Shima Gholamrezaei
I hold a Master’s degree in Clinical Psychology from the University of Tehran and have been professionally active in the field of Freudian-Lacanian psychoanalysis for many years. I am an active member of the Lacan Toronto Institute and the International Forums of the Lacanian Field (IF-EPFCL) in London, where I regularly participate in seminars, reading groups, and theoretical discussions. With nearly a decade of clinical and theoretical experience, my work is grounded in a continuous engagement with Lacanian psychoanalysis. Alongside my therapeutic practice, I am active as a writer and a curator of the psychoanalytic interpretation of art. My interests lie at the intersection of psychoanalysis, art, and literature—where the unconscious unfolds through image, narrative, and language. In my clinical work, I utilize a Lacanian framework to explore the complexities of desire, subjectivity, and the symbolic structures that shape psychic life. This approach is rooted in years of theoretical study and an ongoing dialogue with literature and art. As a psychoanalytic art curator, I examine how contemporary artists express unconscious conflicts, desires, and forms of jouissance through their work. I am committed to creating spaces where psychoanalysis and art can enter into a living dialogue—spaces that allow for new ways of thinking about identity, trauma, migration, and the politics of representation. am also the founder of the Echoes of the Unconscious (Echoes_unconscious) project, an interdisciplinary initiative dedicated to the dialogue between psychoanalysis, art, and theory. Through Echoes, I seek to provide a space for thinking, listening, and the creative recreation of the unconscious.
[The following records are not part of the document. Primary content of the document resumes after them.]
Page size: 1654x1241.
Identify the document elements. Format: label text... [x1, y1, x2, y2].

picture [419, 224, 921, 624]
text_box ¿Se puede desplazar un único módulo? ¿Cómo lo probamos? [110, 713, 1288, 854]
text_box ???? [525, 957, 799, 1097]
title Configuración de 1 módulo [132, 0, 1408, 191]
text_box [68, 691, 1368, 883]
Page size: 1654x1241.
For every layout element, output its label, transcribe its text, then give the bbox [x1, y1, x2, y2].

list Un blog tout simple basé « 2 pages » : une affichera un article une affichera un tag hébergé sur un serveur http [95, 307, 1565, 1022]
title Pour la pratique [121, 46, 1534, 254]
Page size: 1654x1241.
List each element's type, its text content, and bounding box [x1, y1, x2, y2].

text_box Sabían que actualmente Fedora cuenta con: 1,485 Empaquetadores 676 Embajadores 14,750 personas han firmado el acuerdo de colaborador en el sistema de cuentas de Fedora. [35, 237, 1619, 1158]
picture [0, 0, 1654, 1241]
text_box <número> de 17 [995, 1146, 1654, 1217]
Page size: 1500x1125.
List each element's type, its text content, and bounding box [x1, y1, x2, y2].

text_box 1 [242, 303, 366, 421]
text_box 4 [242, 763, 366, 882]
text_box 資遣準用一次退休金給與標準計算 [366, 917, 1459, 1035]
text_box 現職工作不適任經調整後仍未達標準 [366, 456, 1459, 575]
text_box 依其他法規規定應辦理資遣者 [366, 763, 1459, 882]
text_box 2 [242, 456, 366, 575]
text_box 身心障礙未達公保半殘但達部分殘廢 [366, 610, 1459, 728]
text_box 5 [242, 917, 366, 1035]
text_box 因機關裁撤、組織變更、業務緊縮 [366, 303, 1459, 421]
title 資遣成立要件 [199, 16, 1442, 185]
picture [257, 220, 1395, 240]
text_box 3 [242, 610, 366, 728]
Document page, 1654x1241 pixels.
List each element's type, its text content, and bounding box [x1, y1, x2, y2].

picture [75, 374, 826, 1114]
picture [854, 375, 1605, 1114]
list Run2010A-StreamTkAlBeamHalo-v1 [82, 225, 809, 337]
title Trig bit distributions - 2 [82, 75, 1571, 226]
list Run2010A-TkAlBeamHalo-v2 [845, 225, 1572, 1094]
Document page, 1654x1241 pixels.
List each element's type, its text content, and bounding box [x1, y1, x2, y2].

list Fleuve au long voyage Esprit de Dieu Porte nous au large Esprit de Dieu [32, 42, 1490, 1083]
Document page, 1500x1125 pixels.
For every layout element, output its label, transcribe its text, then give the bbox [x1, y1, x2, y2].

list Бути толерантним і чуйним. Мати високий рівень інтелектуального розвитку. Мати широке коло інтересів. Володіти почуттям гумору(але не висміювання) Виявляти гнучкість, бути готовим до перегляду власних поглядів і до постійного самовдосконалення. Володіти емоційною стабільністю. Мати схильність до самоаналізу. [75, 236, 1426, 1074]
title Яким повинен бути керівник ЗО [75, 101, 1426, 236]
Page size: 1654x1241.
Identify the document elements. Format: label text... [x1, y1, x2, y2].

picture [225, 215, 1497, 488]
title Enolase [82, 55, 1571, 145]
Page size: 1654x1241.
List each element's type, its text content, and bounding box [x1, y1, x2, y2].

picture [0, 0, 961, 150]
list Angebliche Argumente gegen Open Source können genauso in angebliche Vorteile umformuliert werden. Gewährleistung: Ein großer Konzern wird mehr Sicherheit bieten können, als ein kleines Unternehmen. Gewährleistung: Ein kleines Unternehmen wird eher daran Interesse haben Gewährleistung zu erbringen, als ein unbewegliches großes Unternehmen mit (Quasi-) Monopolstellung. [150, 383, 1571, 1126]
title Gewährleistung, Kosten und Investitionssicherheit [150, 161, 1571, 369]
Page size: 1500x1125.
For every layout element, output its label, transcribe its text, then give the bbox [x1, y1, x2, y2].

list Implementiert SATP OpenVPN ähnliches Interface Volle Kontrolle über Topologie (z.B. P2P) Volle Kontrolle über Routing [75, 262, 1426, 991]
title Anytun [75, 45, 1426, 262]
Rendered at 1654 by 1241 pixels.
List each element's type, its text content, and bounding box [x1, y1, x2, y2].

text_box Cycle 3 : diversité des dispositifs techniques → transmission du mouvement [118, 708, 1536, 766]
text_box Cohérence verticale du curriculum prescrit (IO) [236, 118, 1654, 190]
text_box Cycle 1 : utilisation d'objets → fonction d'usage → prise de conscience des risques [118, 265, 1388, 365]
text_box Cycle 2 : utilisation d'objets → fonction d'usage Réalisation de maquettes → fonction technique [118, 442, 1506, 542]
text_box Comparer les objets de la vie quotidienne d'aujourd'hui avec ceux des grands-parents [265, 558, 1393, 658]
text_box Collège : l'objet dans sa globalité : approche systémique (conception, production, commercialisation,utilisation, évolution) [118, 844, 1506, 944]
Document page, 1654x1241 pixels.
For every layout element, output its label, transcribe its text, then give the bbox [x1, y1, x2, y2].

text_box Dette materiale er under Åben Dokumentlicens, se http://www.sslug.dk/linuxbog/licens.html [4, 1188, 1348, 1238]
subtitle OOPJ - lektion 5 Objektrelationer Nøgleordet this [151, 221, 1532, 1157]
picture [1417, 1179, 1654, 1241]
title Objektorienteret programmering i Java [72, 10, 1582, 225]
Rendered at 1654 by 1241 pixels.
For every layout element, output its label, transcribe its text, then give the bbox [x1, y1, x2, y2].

My articles and writings continue this path—bringing psychoanalysis into conversation with literature and culture, exploring the subtle ways in which language, image, and desire reveal the hidden dimensions of human experience.
Iraj Esmailpour Ghochani
I am a researcher, artist, and Lacanian-oriented psychoanalyst. I received my PhD from the Ludwig Maximilian University of Munich and have spent years working on dreams, symbols, and images as living spaces of meaning. The central concept of my work is “Mardom-kavi” (Ethno-analysis), a term I coined myself. Mardom-kavi is neither individual psychoanalysis nor classical anthropology. It is the reading of the unconscious within the collective field: in the images, games, gestures, objects, and everyday narratives of people— where politics, technique, and ethics converge. In Mardom-kavi, the focus shifts from the isolated subject to the “scene”:
to what flows between individuals, to circuits, repetitions, and disruptions. While Mardom-kavi works with language, it remains faithful to the image, the body, and the tool. Here, technique is not merely a means; it is part of the structure of desire and ethical decision-making. My background in Electronic Engineering plays a decisive role in this perspective. As an artist and art activist, work with children, adolescents, and adults using my innovative method, Portrait Art Coaching. In this method, we use toys and small objects to arrive at a “solution-image”—an image that indicates a direction rather than providing a final answer.
My work often takes shape within the contexts of migration, discrimination, education, and collective labor. In these spaces, Mardom-kavi is a tool for seeing what remains hidden yet continues to operate. Alongside my practical work, I write. My writings establish a clear link between psychoanalysis, art, mathematics, and technique. For me, Mardom-kavi is not just a method; it is an ethical stance against power.